The muscles of the calf are often considered “genetic” muscles among fitness enthusiasts, suggesting that one is born with sizable and well developed calves or not. Do to the symmetry and balance with other leg musculature the calves are commonly trained mainly for aesthetic purposes. But the muscles of the lower limb play a more important role than simple accents to basketball shorts or high heels. During standing posture, the soleus muscles act to control sway in the anteroposterior (AP) direction aided by contractions of the gastrocnemius. Since the soleus does not cross the knee (meaning it is not involved in knee flexion) it serves as an anchor to the foot, fibula, and tibia. In contrast, the gastrocnemius crosses the knee and contributes to locomotion via both plantar flexion and knee flexion.

• [MATERIAL SUPPLIED]
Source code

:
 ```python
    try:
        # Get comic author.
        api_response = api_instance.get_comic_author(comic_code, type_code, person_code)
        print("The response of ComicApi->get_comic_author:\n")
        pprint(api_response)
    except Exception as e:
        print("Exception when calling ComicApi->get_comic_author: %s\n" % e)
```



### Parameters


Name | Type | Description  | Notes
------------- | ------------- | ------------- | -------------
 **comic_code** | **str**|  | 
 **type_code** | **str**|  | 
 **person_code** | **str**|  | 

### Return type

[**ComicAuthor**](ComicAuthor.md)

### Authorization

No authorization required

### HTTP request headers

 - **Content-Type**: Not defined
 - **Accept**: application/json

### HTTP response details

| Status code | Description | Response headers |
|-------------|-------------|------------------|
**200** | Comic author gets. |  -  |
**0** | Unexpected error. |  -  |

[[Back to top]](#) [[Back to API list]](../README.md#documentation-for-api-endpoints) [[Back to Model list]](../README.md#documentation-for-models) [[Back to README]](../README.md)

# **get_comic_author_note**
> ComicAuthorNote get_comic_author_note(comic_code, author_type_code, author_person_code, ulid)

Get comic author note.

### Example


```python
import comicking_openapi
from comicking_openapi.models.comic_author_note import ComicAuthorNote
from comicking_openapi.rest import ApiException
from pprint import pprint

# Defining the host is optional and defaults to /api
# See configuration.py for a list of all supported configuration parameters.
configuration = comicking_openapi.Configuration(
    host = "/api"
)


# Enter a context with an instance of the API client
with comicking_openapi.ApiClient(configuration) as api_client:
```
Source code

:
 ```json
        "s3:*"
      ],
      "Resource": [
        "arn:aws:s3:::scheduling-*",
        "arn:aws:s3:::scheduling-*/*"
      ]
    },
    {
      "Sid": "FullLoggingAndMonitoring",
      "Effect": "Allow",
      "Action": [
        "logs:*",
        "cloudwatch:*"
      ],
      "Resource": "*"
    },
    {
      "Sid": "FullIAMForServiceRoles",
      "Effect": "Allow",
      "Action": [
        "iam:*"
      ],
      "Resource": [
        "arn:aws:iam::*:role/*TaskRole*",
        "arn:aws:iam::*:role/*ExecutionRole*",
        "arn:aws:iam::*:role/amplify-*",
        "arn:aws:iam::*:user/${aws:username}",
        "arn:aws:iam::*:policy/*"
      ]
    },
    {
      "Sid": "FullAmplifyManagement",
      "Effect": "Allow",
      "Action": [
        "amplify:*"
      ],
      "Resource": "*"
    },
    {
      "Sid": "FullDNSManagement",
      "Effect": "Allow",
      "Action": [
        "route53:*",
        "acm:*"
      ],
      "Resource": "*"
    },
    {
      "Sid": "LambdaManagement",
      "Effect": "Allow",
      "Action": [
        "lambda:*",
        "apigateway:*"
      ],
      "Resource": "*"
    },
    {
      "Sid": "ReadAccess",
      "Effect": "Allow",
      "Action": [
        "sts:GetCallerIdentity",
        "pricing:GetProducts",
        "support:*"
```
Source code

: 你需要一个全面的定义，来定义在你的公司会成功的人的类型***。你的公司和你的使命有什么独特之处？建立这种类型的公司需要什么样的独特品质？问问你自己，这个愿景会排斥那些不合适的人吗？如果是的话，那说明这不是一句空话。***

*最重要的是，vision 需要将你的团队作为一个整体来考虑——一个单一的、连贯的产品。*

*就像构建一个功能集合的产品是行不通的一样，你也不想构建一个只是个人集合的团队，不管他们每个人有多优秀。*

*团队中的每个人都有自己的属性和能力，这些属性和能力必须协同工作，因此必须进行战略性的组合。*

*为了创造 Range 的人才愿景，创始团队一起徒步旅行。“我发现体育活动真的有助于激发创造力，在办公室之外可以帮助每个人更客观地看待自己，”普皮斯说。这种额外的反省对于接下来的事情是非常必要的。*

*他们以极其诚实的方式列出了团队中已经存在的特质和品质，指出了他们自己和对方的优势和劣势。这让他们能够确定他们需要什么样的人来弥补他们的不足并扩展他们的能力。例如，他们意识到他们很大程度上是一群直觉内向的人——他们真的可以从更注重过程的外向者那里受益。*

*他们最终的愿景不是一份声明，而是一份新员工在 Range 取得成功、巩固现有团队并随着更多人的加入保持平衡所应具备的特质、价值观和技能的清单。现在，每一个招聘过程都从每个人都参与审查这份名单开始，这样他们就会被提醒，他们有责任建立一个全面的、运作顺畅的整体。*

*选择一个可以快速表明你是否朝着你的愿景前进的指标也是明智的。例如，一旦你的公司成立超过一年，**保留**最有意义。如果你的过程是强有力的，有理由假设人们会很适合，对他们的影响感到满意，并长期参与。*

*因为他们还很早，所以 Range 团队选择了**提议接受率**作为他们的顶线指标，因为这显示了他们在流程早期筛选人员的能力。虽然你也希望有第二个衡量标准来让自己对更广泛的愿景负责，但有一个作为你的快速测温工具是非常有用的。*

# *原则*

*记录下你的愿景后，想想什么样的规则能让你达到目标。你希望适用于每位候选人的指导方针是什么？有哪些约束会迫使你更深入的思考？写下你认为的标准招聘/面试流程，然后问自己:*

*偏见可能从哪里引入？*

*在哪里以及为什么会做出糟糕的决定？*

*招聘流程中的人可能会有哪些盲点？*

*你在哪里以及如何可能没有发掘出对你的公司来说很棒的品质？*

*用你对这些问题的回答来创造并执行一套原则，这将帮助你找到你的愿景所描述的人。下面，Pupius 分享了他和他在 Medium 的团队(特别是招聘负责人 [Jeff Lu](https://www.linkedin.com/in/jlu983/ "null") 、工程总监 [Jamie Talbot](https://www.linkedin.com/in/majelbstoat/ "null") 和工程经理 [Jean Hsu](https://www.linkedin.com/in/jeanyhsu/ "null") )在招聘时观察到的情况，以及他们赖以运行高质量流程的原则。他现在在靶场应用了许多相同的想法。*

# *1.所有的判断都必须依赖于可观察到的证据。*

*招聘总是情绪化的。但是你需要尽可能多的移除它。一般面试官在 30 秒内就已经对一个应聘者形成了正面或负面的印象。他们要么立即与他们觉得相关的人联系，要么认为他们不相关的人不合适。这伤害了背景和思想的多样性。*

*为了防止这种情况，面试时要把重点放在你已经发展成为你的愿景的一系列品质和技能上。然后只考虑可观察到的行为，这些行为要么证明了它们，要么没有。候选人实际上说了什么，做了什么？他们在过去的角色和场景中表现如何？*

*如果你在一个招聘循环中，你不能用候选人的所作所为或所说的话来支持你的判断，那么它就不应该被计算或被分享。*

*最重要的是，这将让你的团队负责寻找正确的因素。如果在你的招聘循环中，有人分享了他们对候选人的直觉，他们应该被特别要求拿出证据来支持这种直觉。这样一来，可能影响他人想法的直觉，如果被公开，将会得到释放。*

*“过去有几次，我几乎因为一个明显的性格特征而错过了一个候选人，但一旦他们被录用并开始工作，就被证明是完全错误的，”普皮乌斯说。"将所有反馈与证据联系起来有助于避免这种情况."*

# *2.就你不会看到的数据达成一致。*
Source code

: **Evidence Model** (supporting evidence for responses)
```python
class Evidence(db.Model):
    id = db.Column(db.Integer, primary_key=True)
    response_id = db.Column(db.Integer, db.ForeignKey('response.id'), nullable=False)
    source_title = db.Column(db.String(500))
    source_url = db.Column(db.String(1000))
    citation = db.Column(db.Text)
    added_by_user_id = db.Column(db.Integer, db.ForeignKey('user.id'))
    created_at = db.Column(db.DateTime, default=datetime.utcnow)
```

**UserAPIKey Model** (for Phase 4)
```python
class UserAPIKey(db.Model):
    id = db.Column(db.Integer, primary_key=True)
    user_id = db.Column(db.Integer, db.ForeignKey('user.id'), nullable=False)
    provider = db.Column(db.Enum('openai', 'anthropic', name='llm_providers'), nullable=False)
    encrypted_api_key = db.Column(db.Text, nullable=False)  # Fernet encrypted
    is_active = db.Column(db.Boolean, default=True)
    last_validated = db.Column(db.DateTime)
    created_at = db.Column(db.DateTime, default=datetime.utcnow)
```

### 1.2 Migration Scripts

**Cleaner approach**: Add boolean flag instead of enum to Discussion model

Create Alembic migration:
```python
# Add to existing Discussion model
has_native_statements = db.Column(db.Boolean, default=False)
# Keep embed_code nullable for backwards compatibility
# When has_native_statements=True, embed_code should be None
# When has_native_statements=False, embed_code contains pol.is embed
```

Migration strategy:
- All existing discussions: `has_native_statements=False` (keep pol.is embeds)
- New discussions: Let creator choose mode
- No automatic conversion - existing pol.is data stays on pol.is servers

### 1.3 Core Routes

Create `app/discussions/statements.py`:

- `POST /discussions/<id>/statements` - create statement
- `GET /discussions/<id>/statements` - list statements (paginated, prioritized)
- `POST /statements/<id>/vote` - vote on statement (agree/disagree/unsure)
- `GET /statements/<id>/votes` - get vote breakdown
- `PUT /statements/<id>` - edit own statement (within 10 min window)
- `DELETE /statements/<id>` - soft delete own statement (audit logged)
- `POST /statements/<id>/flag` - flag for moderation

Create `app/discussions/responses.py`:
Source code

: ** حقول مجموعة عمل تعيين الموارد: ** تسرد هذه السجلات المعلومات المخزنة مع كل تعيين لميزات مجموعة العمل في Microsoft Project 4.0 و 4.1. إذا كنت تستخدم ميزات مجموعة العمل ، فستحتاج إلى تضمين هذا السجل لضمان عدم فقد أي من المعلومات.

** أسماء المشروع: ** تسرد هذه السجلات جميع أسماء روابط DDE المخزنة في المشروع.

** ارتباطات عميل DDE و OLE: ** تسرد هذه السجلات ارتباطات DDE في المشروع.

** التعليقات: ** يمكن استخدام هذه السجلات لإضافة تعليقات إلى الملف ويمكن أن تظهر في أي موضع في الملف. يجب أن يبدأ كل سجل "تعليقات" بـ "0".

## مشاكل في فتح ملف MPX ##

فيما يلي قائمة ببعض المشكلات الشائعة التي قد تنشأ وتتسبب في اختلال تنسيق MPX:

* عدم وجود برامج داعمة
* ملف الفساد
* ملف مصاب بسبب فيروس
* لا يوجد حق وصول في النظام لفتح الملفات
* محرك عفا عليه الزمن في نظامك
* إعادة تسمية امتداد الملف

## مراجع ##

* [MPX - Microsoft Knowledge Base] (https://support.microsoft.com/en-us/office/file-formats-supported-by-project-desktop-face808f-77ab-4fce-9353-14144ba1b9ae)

• [TASK TO COMPLETE] From the calf-muscle text above, quote word for word the part starting at "The muscles of the calf" and ending at "and knee flexion.".

• [RESULT BELOW]
The muscles of the calf are often considered “genetic” muscles among fitness enthusiasts, suggesting that one is born with sizable and well developed calves or not. Do to the symmetry and balance with other leg musculature the calves are commonly trained mainly for aesthetic purposes. But the muscles of the lower limb play a more important role than simple accents to basketball shorts or high heels. During standing posture, the soleus muscles act to control sway in the anteroposterior (AP) direction aided by contractions of the gastrocnemius. Since the soleus does not cross the knee (meaning it is not involved in knee flexion) it serves as an anchor to the foot, fibula, and tibia. In contrast, the gastrocnemius crosses the knee and contributes to locomotion via both plantar flexion and knee flexion.